- Problem to solve
Images should not appear in the copy, yet every line of the listing below must be printed exactly.

Dataset Start Marker

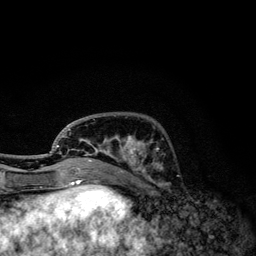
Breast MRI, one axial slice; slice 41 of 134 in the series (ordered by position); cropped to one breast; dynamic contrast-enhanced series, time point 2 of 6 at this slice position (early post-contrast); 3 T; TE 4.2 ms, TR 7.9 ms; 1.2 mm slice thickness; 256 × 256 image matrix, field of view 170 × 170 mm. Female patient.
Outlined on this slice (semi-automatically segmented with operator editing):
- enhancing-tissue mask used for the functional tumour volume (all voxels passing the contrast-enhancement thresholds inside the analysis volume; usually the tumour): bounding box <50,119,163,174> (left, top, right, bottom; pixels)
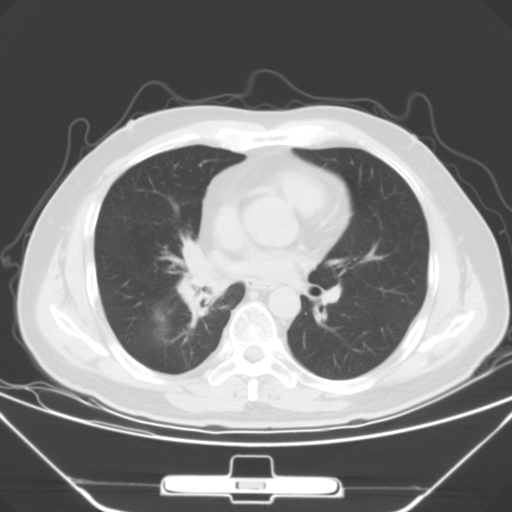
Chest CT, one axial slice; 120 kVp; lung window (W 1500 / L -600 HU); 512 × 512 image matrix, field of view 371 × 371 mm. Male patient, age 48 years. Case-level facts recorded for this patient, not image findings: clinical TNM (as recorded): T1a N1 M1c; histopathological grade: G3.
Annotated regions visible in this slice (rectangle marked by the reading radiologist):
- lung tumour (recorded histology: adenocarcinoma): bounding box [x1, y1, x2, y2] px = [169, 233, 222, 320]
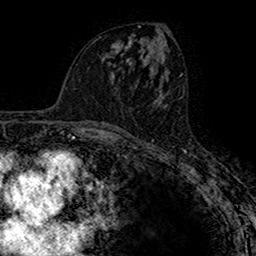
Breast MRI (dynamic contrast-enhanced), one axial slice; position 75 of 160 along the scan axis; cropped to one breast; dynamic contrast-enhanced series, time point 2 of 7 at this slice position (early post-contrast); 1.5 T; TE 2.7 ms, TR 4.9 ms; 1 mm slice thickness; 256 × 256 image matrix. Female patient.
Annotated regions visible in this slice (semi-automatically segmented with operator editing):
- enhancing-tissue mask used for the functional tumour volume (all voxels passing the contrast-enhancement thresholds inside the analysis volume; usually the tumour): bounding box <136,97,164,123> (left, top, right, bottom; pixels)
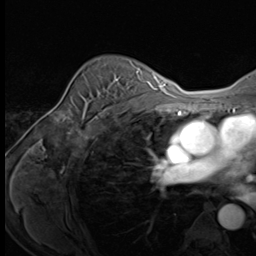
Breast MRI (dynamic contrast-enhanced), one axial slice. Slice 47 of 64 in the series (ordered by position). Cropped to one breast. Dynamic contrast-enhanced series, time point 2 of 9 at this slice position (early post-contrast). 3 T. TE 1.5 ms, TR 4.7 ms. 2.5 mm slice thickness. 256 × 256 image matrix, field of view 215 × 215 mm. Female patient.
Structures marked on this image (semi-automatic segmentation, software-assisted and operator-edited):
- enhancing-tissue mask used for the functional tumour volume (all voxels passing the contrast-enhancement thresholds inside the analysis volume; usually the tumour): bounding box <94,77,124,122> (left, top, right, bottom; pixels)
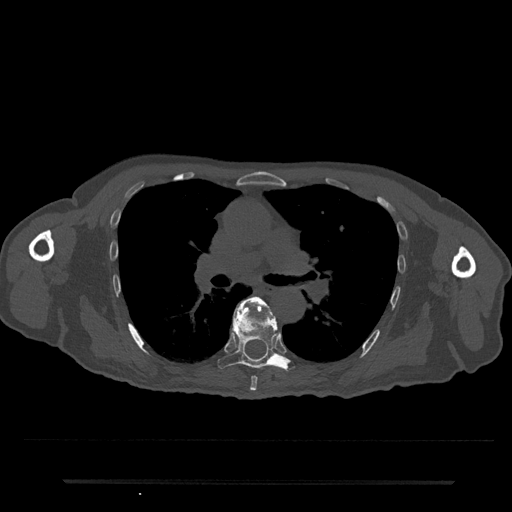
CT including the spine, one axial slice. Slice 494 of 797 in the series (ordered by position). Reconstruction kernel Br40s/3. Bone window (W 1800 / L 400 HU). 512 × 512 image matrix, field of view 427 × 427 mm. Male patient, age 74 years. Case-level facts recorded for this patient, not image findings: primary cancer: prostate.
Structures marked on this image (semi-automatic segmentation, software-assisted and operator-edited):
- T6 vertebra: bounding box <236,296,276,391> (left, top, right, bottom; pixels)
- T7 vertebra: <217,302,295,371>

Dataset End Marker

- Written reply
Breast MRI, one axial slice; slice 41 of 134 in the series (ordered by position); cropped to one breast; dynamic contrast-enhanced series, time point 2 of 6 at this slice position (early post-contrast); 3 T; TE 4.2 ms, TR 7.9 ms; 1.2 mm slice thickness; 256 × 256 image matrix, field of view 170 × 170 mm. Female patient.
Outlined on this slice (semi-automatically segmented with operator editing):
- enhancing-tissue mask used for the functional tumour volume (all voxels passing the contrast-enhancement thresholds inside the analysis volume; usually the tumour): bounding box <50,119,163,174> (left, top, right, bottom; pixels)
Chest CT, one axial slice; 120 kVp; lung window (W 1500 / L -600 HU); 512 × 512 image matrix, field of view 371 × 371 mm. Male patient, age 48 years. Case-level facts recorded for this patient, not image findings: clinical TNM (as recorded): T1a N1 M1c; histopathological grade: G3.
Annotated regions visible in this slice (rectangle marked by the reading radiologist):
- lung tumour (recorded histology: adenocarcinoma): bounding box [x1, y1, x2, y2] px = [169, 233, 222, 320]
Breast MRI (dynamic contrast-enhanced), one axial slice; position 75 of 160 along the scan axis; cropped to one breast; dynamic contrast-enhanced series, time point 2 of 7 at this slice position (early post-contrast); 1.5 T; TE 2.7 ms, TR 4.9 ms; 1 mm slice thickness; 256 × 256 image matrix. Female patient.
Annotated regions visible in this slice (semi-automatically segmented with operator editing):
- enhancing-tissue mask used for the functional tumour volume (all voxels passing the contrast-enhancement thresholds inside the analysis volume; usually the tumour): bounding box <136,97,164,123> (left, top, right, bottom; pixels)
Breast MRI (dynamic contrast-enhanced), one axial slice. Slice 47 of 64 in the series (ordered by position). Cropped to one breast. Dynamic contrast-enhanced series, time point 2 of 9 at this slice position (early post-contrast). 3 T. TE 1.5 ms, TR 4.7 ms. 2.5 mm slice thickness. 256 × 256 image matrix, field of view 215 × 215 mm. Female patient.
Structures marked on this image (semi-automatic segmentation, software-assisted and operator-edited):
- enhancing-tissue mask used for the functional tumour volume (all voxels passing the contrast-enhancement thresholds inside the analysis volume; usually the tumour): bounding box <94,77,124,122> (left, top, right, bottom; pixels)
CT including the spine, one axial slice. Slice 494 of 797 in the series (ordered by position). Reconstruction kernel Br40s/3. Bone window (W 1800 / L 400 HU). 512 × 512 image matrix, field of view 427 × 427 mm. Male patient, age 74 years. Case-level facts recorded for this patient, not image findings: primary cancer: prostate.
Structures marked on this image (semi-automatic segmentation, software-assisted and operator-edited):
- T6 vertebra: bounding box <236,296,276,391> (left, top, right, bottom; pixels)
- T7 vertebra: <217,302,295,371>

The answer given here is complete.